Don't assume so quickly that cutting CO2 emissions is considered unimportant. Ask anyone facing EPA Tier IV emissions restrictions. Meanwhile, converting truck to rail is a CO2 reduction even when it's dieselized...same for getting people to take the train instead of drive. And the raw price of fuel has done a lot to decrease consumption and effect a modal shift--which equals a reduction in emissions.

Still, if the Southampton route doesn't permit standard European rolling stock at full axle loading, what is the benefit of being able to move an electrified freight train all the way to the Midland freight terminals? Can it possibly convert any more truck traffic to rail?
 #1067635  by george matthews
 
Still, if the Southampton route doesn't permit standard European rolling stock at full axle loading, what is the benefit of being able to move an electrified freight train all the way to the Midland freight terminals? Can it possibly convert any more truck traffic to rail?
In the last five years or so the Southampton route has been cleared for the largest modern containers. This includes rebuilding over-bridges and enlarging the three tunnels. On the whole I think they will have allowed space for overhead wires - I think all new developments on the railways allow for wires when rebuilding bridges.

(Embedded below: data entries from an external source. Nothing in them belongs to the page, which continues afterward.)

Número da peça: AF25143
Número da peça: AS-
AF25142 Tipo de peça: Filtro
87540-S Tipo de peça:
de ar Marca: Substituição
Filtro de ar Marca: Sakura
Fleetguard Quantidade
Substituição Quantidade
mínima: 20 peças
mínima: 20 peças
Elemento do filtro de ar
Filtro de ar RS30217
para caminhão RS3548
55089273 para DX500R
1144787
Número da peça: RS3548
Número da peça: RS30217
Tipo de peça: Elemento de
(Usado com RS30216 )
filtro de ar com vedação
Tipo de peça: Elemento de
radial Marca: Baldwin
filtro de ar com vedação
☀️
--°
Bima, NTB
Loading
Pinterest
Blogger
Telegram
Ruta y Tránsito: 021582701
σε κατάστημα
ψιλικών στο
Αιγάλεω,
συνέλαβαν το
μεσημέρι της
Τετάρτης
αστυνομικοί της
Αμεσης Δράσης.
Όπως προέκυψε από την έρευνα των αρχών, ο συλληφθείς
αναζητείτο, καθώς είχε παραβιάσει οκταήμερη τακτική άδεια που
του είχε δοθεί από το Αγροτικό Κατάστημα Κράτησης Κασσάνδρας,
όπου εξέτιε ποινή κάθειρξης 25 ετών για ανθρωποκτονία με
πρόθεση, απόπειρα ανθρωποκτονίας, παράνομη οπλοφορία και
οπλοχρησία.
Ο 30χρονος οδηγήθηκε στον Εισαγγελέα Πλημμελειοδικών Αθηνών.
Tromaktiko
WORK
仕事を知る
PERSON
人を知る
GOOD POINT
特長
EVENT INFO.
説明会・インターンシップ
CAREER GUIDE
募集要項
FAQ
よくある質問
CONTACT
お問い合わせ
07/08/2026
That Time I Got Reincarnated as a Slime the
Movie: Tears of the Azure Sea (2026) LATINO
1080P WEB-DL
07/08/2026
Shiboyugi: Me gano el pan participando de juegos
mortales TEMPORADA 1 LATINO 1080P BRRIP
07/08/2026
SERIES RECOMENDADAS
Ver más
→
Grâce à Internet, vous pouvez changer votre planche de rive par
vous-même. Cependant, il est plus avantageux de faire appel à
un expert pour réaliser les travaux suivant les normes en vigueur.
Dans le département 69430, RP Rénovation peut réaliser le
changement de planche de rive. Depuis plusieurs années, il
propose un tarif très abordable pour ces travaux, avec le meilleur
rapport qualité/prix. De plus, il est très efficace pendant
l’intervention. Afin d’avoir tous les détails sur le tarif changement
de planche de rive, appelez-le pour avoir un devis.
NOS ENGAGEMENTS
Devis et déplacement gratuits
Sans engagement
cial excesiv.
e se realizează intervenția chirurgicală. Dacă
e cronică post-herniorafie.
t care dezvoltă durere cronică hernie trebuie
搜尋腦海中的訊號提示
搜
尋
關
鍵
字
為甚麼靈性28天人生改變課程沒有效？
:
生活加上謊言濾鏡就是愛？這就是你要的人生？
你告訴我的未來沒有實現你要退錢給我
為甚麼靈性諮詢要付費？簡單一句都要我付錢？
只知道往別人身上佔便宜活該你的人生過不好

The main aim of getting more containers on to trains is to reduce road lorry traffic. This is already a busy freight route but there are slots for more trains. The passenger route is already up to about 90mph using the third rail. I would think changing to the wires will increase capacity on the route by allowing higher speeds. I often pass along this route and the existing speeds are quite satisfactory but increase to 110 would be nice. However, this route from Waterloo will not need real High Speed.

As to full UIC gauge this will only be needed from the Tunnel. Trains will go to a transfer point in East London - Dagenham, probably. What chance is there of a full scale line to the North? There was a plan to build a line via the former Great Central route. A private consortium claimed it would need no public money but the Labour government withheld support and its plans never got to Parliament. The later Deputy PM John Prescott was enthusiastic about in 1995 when I heard him lecture on it at a Party Conference. That route will no longer be available when HS2 is built. Will HS2 take any freight? On the whole I doubt it, even at night as I assume they will use French practice and do maintenance at night. But we shall see.